Greg MacGillivray

Greg MacGillivray

Greg MacGillivray is one of the world’s foremost producers and directors of giant-screen films with a film career that spans more than 40 years.  He is President of MacGillivray Freeman Films and Chairman of the non-profit MacGillivray Freeman Films Educational Foundation, a public charity.  With more than 30 giant-screen films to his credit, Greg has shot more 70mm film than anyone in cinema history—more than two million feet.  His California-based company has been dedicated to the giant-screen motion picture format since the production of his first IMAX® Theatre film, To Fly!, in 1976.  Twenty years later, To Fly! was selected by the Library of Congress for inclusion in the National Film Archives as one of the most important films in the first 100 years of American filmmaking. Early in his filmmaking career, Greg worked in Hollywood, directing and photographing for Stanley Kubrick on The Shining and filming for the Oscar®-nominated Jonathan Livingston Seagull and the Oscar-winning Sentinels of Silence.  Greg received his own first Academy Award® nomination in 1995 for his ocean classic, The Living Sea, which was nominated for Best Documentary Short Subject.  He was nominated a second time in the same category for Dolphins in 2000.  In 1998, his blockbuster film Everest achieved unprecedented critical acclaim and box office success and is currently the highest grossing IMAX Theatre film in history.  Greg is the only producer to have three films—To Fly!, The Living Sea and Everest—inducted into the IMAX Hall of Fame.

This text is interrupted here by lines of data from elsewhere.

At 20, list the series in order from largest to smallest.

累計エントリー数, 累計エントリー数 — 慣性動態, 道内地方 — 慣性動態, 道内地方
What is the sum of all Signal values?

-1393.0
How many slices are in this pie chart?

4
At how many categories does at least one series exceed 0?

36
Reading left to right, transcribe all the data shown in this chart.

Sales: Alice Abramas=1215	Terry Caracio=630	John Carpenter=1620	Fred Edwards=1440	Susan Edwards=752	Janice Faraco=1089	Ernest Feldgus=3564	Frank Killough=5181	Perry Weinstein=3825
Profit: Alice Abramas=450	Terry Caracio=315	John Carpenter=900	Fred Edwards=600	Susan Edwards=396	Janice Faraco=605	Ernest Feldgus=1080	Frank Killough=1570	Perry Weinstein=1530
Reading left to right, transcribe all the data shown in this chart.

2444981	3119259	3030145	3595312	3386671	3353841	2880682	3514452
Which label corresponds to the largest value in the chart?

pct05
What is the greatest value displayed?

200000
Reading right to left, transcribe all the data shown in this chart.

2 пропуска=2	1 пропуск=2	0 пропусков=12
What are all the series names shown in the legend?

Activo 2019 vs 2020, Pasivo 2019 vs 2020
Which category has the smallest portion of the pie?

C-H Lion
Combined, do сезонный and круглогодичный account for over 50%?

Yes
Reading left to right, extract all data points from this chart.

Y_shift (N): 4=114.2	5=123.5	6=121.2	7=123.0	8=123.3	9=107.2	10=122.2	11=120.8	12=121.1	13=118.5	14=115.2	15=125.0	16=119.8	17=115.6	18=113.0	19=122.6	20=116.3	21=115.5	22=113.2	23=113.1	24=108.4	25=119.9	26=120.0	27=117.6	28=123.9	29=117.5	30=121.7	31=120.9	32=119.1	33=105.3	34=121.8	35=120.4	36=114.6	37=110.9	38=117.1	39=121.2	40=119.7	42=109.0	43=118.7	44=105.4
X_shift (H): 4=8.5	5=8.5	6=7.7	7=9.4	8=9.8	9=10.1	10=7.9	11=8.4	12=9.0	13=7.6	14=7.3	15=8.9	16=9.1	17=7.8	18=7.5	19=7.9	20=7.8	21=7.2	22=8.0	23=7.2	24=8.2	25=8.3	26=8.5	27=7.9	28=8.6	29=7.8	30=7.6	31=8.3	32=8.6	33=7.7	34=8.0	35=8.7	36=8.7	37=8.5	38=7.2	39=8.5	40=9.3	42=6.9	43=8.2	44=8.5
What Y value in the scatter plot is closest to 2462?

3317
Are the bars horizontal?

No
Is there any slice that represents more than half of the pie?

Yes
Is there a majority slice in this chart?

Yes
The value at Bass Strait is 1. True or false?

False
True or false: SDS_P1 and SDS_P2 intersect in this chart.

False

Greg MacGillivray is well-known in the industry for his artistic and technical innovations in the giant-screen format.  He initiated the development of three cameras for the IMAX format—the high-speed (slow-motion) camera, the industry’s first lightweight camera, and the “all-weather” camera used during filming on Mt. Everest.    In 2002, the Giant Screen Theater Association recognized Greg as one of five of the most important contributors to the success of the large format industry over the last twenty-five years. Later that year, MacGillivray accepted the Bradford Washburn Award, the highest honor bestowed by the Museum of Science, Boston, for his contribution to science education, where he joined an illustrious group of previous honorees that includes Jacques Cousteau, Walter Cronkite, Sylvia Earle, Jane Goodall and Carl Sagan. In 2004, Greg and his wife Barbara founded the MacGillivray Freeman Films Educational Foundation, a non-profit 501© (3) public charity whose aim is to contribute to the conservation of our natural and cultural heritage through giant-screen films and companion educational programming.  Greg’s personal mission is to produce at least 10 films that promote ocean and freshwater conservation. Six of the films have already been released, earning two Academy Award nominations and great critical acclaim.